Mungkin juga karena Citilink punya konsultan yang hebat. Yang tahu cara menghitung pendapatan masa depan. Terutama pendapatan dari sektor wifi. Mungkin saja mereka punya data penggunaan wifi di dalam pesawat di negara lain.
Atau ada jenis kontrak yang lebih istimewa. Yang lebih pasti. Bagi Citilink. Misalnya: kontrak dengan sistem take or pay. Perusahaan swasta itu diwajibkan membayar Rp 2 triliun. Selama 10 tahun. Tidak peduli berapa pun yang menggunakan wifi. Resiko ada di pihak swasta itu. Kalau rugi. Durian runtuh juga milik swasta itu. Kalau untung.
Belum sampai selesai membuat perkiraan, saya keburu membaca berita baru: kerjasama itu dibatalkan.
Ya, sudah.
Tetap saja saya mengakui. Ahli keuangan itu hebat. Bisa membuat perusahaan rugi menjadi kelihatan laba. Ia yang mencarikan jalannya. Caranya. Taktiknya.
Ialah yang mencarikan bedak dan gincunya.
Bagi seorang yang punya ‘sikap keuangan’ tidak akan mau melakukan itu. Ia justru akan mengingatkan atasannya. Mengenai resiko bagi perusahaan. Kalau hal seperti itu dilakukan.
Ada beberapa motif yang biasanya melatarbelakangi.
Untuk perusahaan publik, kepintaran seperti itu semata-mata untuk menipu pasar. Agar harga sahamnya naik.
Untuk sebuah perusahaan negara bisa karena sikap asal bapak senang. Atau alasan politik.
Untuk manajemen, bisa karena mengejar bonus. Laba besar berarti bonus besar.
Garuda adalah perusahaan publik, milik negara, dan memiliki sistem bonus (tantiem) untuk manajemennya.
Di swasta juga dikenal bonus. Juga dilihat dari besarnya laba. Tapi ‘laba’ tidak sama dengan ‘laba’. Ada laba dengan kualitas baik. Ada pula laba yang kualitasnya tidak baik.
Laba yang kualitasnya rendah tadi sering saya sebut sebagai ‘laba yang penuh lemak dan kolesterol’.
Kelihatannya saja laba. Tapi justru bisa mematikan.
Salah satu kolesterol itu adalah ‘piutang’. Terutama ‘piutang ragu-ragu’. Yang belum tentu bisa benar-benar menjadi pendapatan.
Bisa saja tiba-tiba orangnya meninggal. Atau bangkrut. Atau justru menggugat.
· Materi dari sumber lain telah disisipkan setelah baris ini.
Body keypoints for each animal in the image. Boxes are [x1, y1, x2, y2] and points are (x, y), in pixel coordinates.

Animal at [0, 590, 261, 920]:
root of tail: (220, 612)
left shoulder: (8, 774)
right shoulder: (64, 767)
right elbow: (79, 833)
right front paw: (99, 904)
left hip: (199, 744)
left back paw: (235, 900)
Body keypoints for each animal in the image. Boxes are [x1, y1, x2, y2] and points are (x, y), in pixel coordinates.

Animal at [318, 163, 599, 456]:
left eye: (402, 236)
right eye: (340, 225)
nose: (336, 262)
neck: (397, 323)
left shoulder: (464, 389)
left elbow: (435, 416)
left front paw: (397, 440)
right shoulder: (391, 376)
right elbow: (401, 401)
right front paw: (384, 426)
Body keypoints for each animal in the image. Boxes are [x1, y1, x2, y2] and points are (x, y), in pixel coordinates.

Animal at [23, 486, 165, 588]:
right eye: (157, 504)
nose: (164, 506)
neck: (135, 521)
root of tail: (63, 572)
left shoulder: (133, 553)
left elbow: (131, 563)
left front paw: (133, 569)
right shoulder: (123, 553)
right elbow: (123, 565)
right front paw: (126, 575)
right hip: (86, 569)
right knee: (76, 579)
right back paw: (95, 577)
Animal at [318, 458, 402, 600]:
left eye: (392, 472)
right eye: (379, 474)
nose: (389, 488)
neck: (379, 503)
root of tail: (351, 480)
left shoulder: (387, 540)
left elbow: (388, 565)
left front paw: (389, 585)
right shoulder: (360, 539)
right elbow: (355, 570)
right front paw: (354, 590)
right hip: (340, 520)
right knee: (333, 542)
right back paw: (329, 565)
Bisa juga alasan administrasi: fakturnya salah, bunyi kontraknya tidak jelas, atau tagihannya tidak sampai.
Piutang itu bermuara ke laba. Laba menjadi sumber pajak dan bonus. Atau menjadi dasar kenaikan gaji.
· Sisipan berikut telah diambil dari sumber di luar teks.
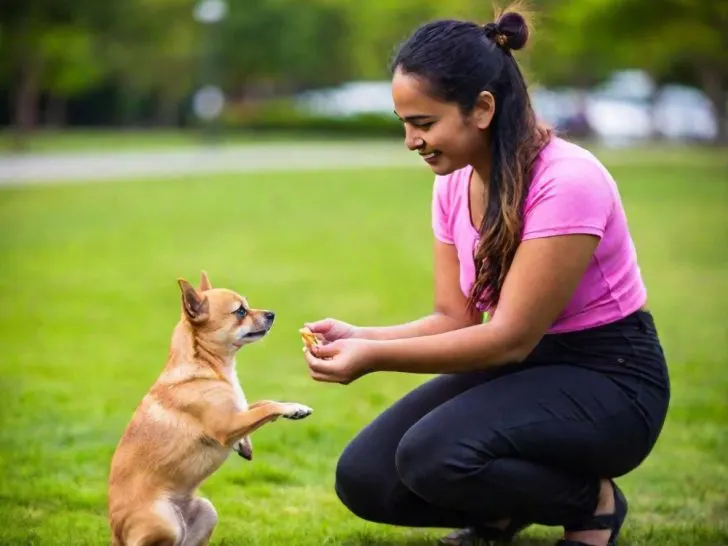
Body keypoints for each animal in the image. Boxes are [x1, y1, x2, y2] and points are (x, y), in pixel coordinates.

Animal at [108, 270, 312, 544]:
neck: (213, 367)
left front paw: (244, 444)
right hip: (165, 522)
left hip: (207, 511)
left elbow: (260, 404)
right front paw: (294, 408)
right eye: (240, 311)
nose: (271, 313)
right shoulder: (228, 425)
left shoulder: (238, 411)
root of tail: (115, 534)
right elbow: (265, 408)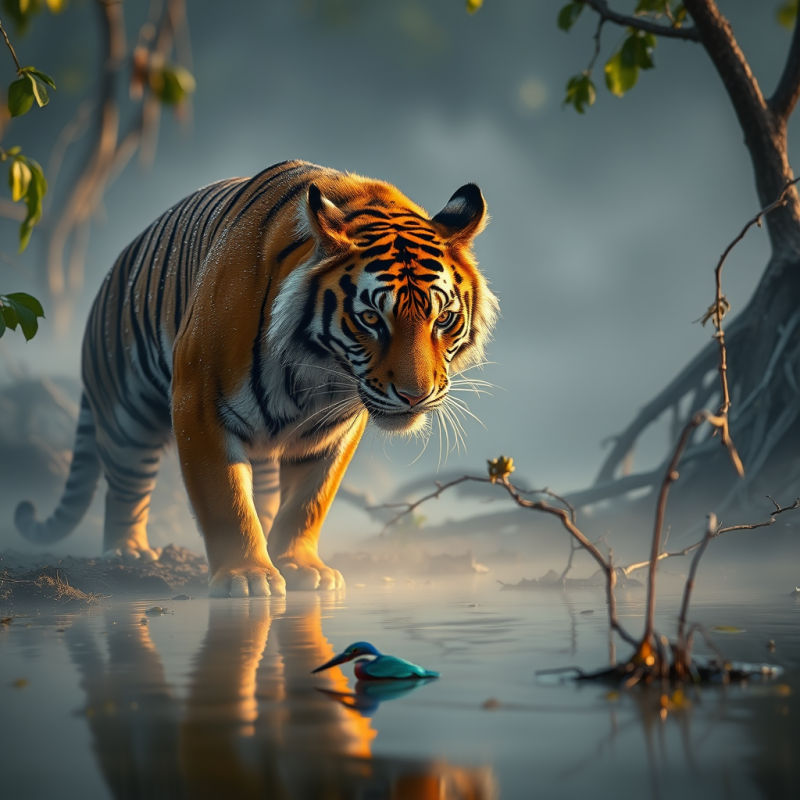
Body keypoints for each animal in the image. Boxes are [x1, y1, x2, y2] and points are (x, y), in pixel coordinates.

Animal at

Pajak sudah dibayar. Bonus sudah dibayar. Gaji sudah dinaikkan.
Pendapatan yang sudah dibukukan itu ternyata uangnya tidak jadi masuk.
Sangat mematikan.
Masih banyak jenis ‘lemak’ dan ‘kolesterol’ dalam sebuah laporan keuangan. Sumber-sumber penyakit itu kadang tidak terlihat. Manakala justru manajemenlah yang menghendaki dimasukkannya lemak-lemak itu. Dan kolesterol-kolesterol itu.
Maafkan, seperti kuliah akuntansi tingkat TK.
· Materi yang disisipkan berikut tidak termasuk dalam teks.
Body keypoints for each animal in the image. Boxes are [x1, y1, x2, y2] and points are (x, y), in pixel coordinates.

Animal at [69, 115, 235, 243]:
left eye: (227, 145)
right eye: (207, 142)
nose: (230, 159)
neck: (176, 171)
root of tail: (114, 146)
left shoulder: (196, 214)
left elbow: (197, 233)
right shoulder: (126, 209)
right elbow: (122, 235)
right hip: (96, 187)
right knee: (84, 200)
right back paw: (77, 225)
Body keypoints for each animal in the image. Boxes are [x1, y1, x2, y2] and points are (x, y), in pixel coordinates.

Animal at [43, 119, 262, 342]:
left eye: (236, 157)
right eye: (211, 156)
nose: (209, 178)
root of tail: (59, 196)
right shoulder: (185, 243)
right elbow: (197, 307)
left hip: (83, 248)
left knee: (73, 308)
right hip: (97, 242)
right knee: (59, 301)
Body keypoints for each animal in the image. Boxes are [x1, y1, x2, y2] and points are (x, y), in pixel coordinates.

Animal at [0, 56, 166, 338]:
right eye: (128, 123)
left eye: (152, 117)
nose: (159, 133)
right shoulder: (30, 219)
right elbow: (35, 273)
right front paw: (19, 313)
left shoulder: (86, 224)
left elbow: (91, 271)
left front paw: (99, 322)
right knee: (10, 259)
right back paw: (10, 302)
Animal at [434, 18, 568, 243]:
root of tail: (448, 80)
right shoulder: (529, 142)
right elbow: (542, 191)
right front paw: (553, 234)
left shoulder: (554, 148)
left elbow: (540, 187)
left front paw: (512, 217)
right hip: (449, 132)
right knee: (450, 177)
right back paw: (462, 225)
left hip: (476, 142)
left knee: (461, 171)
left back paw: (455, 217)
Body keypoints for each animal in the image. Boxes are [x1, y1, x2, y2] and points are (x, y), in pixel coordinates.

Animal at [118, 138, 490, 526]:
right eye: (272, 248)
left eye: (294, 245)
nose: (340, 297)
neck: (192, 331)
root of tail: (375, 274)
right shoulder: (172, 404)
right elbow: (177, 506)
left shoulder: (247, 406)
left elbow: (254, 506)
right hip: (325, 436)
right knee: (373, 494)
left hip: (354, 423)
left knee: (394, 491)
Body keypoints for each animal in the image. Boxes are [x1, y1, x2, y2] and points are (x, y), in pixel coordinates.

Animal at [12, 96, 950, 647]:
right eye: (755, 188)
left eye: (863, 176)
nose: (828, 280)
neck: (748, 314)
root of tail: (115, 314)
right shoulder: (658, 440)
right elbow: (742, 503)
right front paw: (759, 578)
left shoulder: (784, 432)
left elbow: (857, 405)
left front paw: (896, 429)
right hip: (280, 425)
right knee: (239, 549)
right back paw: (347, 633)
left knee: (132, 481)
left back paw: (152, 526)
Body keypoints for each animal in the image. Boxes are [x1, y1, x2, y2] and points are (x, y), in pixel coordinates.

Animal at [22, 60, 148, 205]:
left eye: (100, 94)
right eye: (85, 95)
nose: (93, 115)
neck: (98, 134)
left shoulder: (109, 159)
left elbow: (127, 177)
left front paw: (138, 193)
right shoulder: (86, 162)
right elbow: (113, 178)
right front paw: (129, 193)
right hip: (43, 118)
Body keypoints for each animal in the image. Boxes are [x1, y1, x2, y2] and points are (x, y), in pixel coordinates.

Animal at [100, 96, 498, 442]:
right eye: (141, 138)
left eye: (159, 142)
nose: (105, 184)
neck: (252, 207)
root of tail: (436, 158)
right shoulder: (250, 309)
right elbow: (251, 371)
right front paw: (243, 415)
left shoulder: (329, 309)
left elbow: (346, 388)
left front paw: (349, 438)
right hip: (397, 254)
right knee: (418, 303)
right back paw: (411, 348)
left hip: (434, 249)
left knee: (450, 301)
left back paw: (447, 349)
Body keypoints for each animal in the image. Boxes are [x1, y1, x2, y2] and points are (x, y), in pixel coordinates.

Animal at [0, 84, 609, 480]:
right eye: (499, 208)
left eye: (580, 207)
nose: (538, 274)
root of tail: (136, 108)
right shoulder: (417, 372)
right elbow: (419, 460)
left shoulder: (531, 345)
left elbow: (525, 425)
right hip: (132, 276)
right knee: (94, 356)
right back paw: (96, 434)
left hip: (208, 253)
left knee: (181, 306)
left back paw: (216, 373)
Mana yang lebih baik: orang keuangan yang ahli keuangan atau yang punya sikap keuangan?
Yang terbaik adalah: yang ahli keuangan sekaligus punya sikap keuangan.
Kalau saya dihadapkan hanya pada satu pilihan —antara yang ahli keuangan dan yang punya sikap keuangan– saya akan memilih mana?